- _PROVIDED INFORMATION_:
***
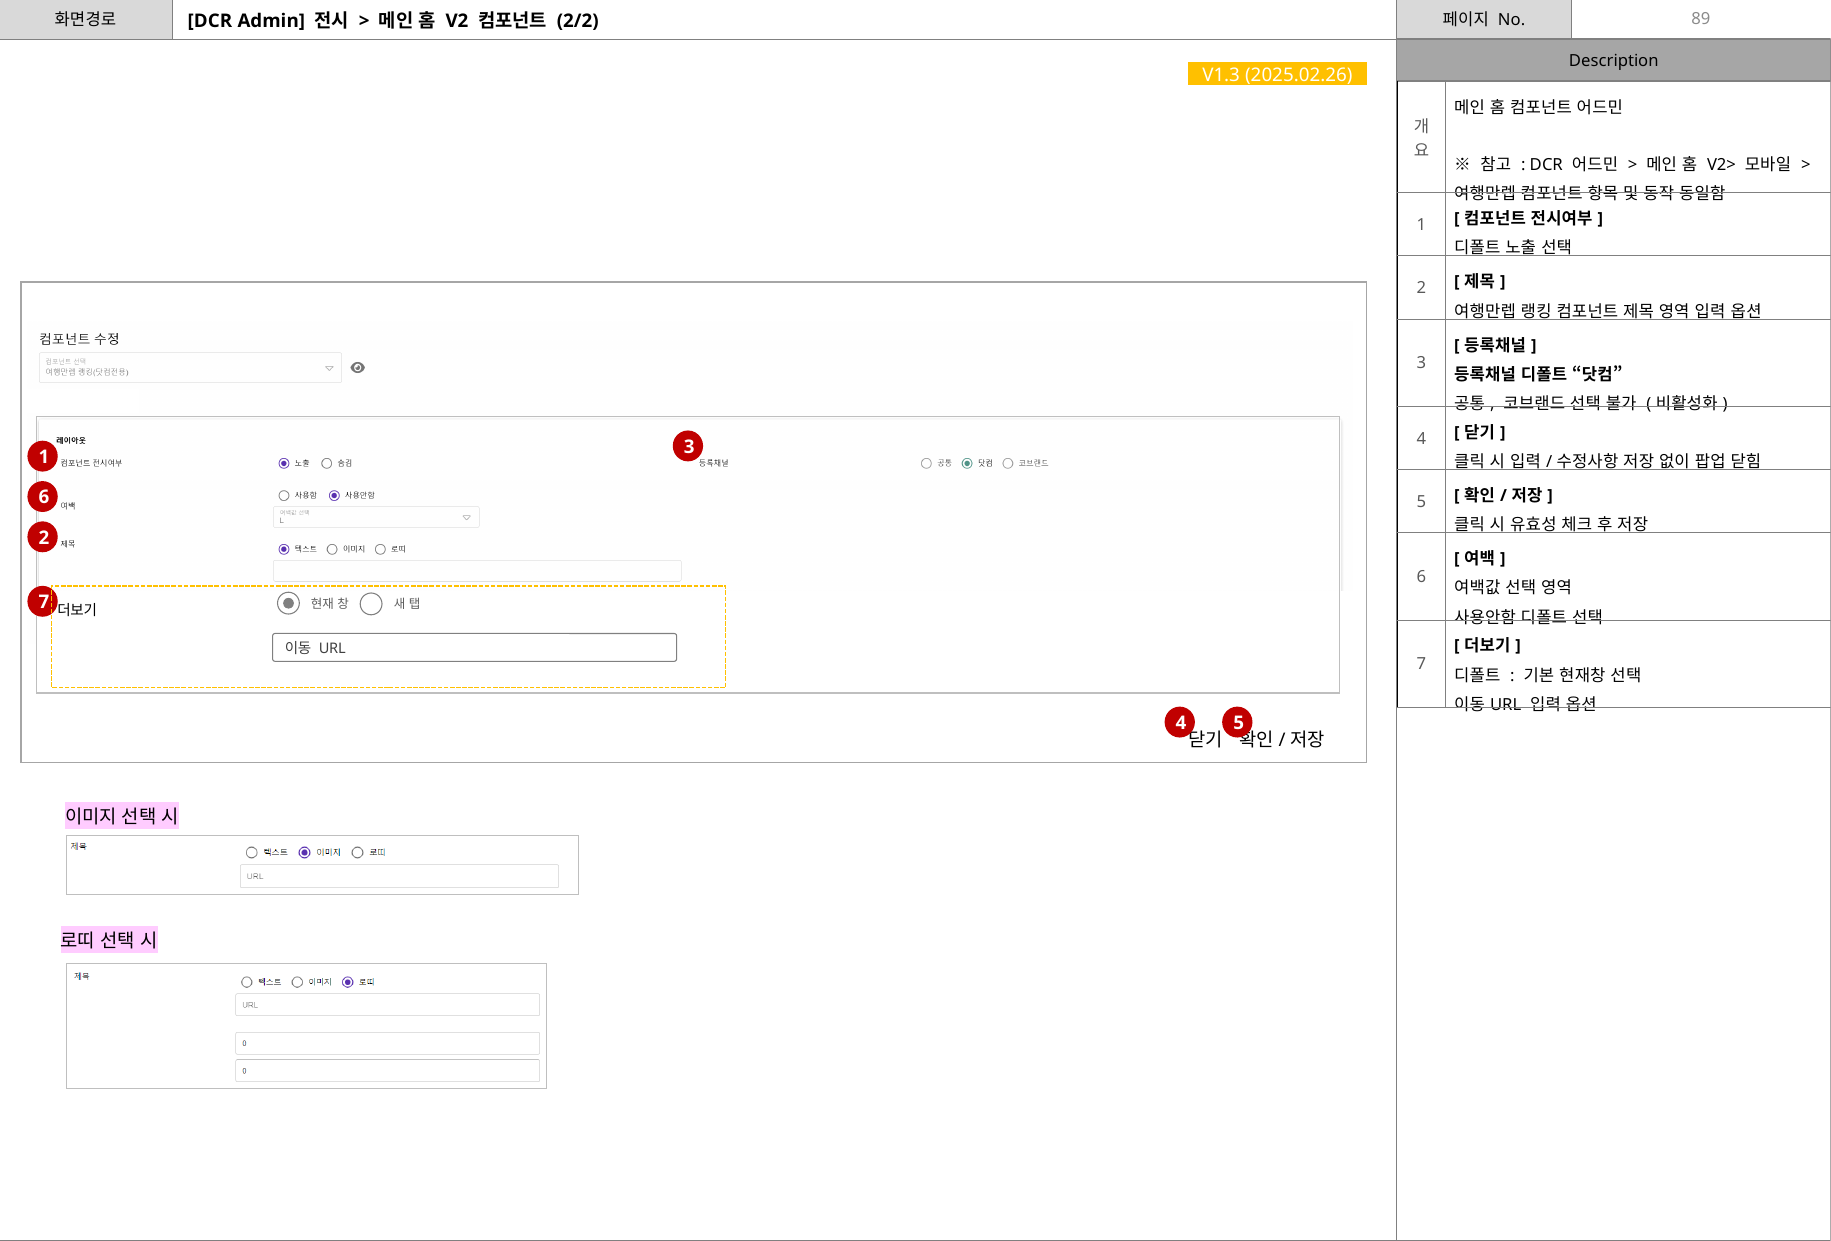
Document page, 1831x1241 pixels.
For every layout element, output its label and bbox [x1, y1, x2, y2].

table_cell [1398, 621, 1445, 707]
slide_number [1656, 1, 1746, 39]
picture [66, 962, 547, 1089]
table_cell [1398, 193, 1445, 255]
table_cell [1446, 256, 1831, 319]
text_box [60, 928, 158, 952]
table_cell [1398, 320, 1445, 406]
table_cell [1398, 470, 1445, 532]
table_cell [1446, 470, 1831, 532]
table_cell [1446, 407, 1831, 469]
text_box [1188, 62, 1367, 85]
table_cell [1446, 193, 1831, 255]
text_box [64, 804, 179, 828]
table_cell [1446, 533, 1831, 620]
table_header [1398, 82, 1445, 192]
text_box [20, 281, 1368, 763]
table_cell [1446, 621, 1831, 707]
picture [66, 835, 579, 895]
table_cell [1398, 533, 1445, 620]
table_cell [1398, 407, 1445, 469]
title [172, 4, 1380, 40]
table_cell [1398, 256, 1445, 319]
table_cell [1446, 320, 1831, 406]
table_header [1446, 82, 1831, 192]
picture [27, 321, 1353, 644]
***
- _TASK OBJECTIVE_: Return the entries verbatim, pictures excluded.

- _ANSWER TO THE EXERCISE_:
Document page, 1831x1241 pixels.
For every layout element, output its label and bbox [x1, y1, x2, y2].

table_cell [1398, 621, 1445, 707]
slide_number [1656, 1, 1746, 39]
picture [66, 962, 547, 1089]
table_cell [1398, 193, 1445, 255]
table_cell [1446, 256, 1831, 319]
text_box [60, 928, 158, 952]
table_cell [1398, 320, 1445, 406]
table_cell [1398, 470, 1445, 532]
table_cell [1446, 470, 1831, 532]
table_cell [1446, 407, 1831, 469]
text_box [1188, 62, 1367, 85]
table_cell [1446, 193, 1831, 255]
text_box [64, 804, 179, 828]
table_cell [1446, 533, 1831, 620]
table_header [1398, 82, 1445, 192]
text_box [20, 281, 1368, 763]
table_cell [1446, 621, 1831, 707]
picture [66, 835, 579, 895]
table_cell [1398, 533, 1445, 620]
table_cell [1398, 407, 1445, 469]
title [172, 4, 1380, 40]
table_cell [1398, 256, 1445, 319]
table_cell [1446, 320, 1831, 406]
table_header [1446, 82, 1831, 192]
picture [27, 321, 1353, 644]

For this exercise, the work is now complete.